◆ **Required action**
For the entries that follow, set down each one exactly and drop any pictures.

[Transcribed page contents]

________

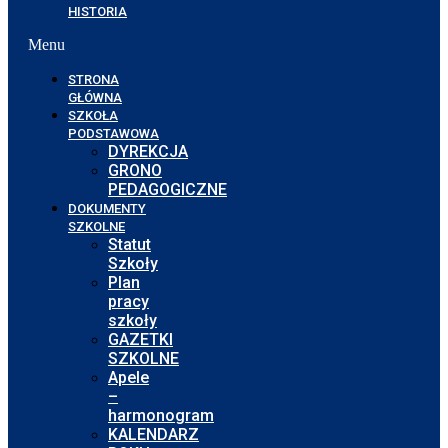
HISTORIA
Menu
STRONA
GŁÓWNA
SZKOŁA
PODSTAWOWA
DYREKCJA
GRONO
PEDAGOGICZNE
DOKUMENTY
SZKOLNE
Statut
Szkoły
Plan
pracy
szkoły
GAZETKI
SZKOLNE
Apele
–
harmonogram
KALENDARZ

________

◆ **Task answer**
HISTORIA
Menu
STRONA
GŁÓWNA
SZKOŁA
PODSTAWOWA
DYREKCJA
GRONO
PEDAGOGICZNE
DOKUMENTY
SZKOLNE
Statut
Szkoły
Plan
pracy
szkoły
GAZETKI
SZKOLNE
Apele
–
harmonogram
KALENDARZ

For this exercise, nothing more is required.